Neun Monate hat es damals gedauert, bis die Karabuluts die Genehmigung für eine Nutzungsänderung der Halle erhielten. Es war ein zäher Prozess, erinnert sich die Unternehmerin, auch, weil sie nicht so recht wussten, wie sie sich dem Amt gegenüber richtig verhalten sollten. „Viele Menschen mit Migrationshintergrund haben großen Respekt vor dem Rathaus oder dem Finanzamt“, sagt Saadettin Tüzün. „Auf Türkisch wird die Ausländerbehörde als Ausländerpolizei bezeichnet, das muss man sich mal vorstellen. Die Hemmschwelle gegenüber öffentlichen Stellen ist groß.“ Dies zu ändern, sei eines der großen Themen im neu gegründeten Netzwerk.
Vielfalt der Migranten-Wirtschaft in Oberhausen: viel mehr als nur Dönerläden
Unternehmensberaterin Gülay Demirci ist ein weiteres Gesicht des neuen Netzwerks für migrantische Unternehmerinnen und Unternehmer. Die 54-Jährige hofft auf rege Teilnahme an den geplanten Info-Veranstaltungen: „Kommt raus aus euren Unternehmen, lernt die NRW-Bank kennen, lernt die Wirtschaftsförderung kennen“, lautet ihre Devise. Die Hoffnung: Wenn persönliche Kontakte geknüpft werden zu Akteuren, dann werden die Start-Ups, die inzwischen eine viel größere Vielfalt aufweisen als nur der übliche Dönerladen und Friseursalon, auch von den öffentlichen Stellen bemerkt. „Und dann kommt es vielleicht auch mal zu einer Mitwirkung im Ausschuss der Industrie- und Handelskammer.“
Fördermöglichkeiten, Kredite – Gülay Demirci erlebt in ihrer Arbeit immer wieder, wie unwissend ihre Klienten sind. Und diese sind, zum allergrößten Teil: Menschen mit Migrationshintergrund. „Türken gehen zu Türken, Albaner zu Albanern“, benennt Saadettin Tüzün ein anderes Phänomen des migrantischen Wirtschaftsgeschehens. Dies führe zu einer Nischenbildung, die nicht immer gut ist. Rezzan Karabulut beispielsweise wünscht sich, auch andere Veranstaltungen jenseits von türkischen Hochzeiten auszurichten. „Wieso kommen die Karnevalsvereine nicht?“, fragt sie, „oder die Verbände?“ Dass ihr eher „robustes“ Umfeld mit holprigen Wegen nicht gerade die feinste Umgebung für eine Gala ist, sei ihr bewusst, doch es könnte auch andere Gründe geben. Kennt man sie überhaupt? Auch Gülay Demirci spürt Vorbehalte ihr als deutscher Unternehmensberaterin mit türkischen Wurzeln gegenüber.

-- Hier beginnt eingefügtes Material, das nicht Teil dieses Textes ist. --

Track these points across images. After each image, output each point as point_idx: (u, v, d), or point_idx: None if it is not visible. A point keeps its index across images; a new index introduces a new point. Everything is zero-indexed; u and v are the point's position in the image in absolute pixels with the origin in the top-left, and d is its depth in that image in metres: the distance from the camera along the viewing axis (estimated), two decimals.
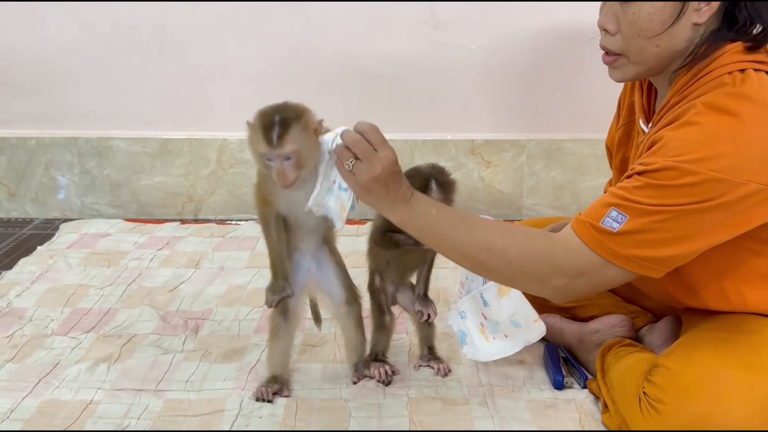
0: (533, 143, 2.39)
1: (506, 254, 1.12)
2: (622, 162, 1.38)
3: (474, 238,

Ob das neue Netzwerk Ressentiments in Luft auflösen wird, ist zweifelhaft, doch gemeinsam könnten Schritte in diese Richtung gemacht werden. Sich zunächst untereinander kennenlernen, dann die wichtigen Stellen in der Stadt, dies ist die Reihenfolge, die vorgesehen ist. Das Thema der nächsten Veranstaltung: „Praktikum, Ausbildung, Qualifizierung“. Und dann? „Werden wir hoffentlich irgendwann nicht mehr gebraucht“, sagt Saadettin Tüzün, der auch für seine Mitstreiter bei der Agentur für Arbeit, im Integrationsrat und beim Initiativkreis Ruhr spricht. Bis dahin müssten die vielen Oberhausener Unternehmerinnen und Unternehmer mit Namen, die nicht typisch Deutsch klingen, nicht nur als der starke Motor anerkannt werden, der sie sind, sondern auch als ganz normaler Teil der deutschen Wirtschaft.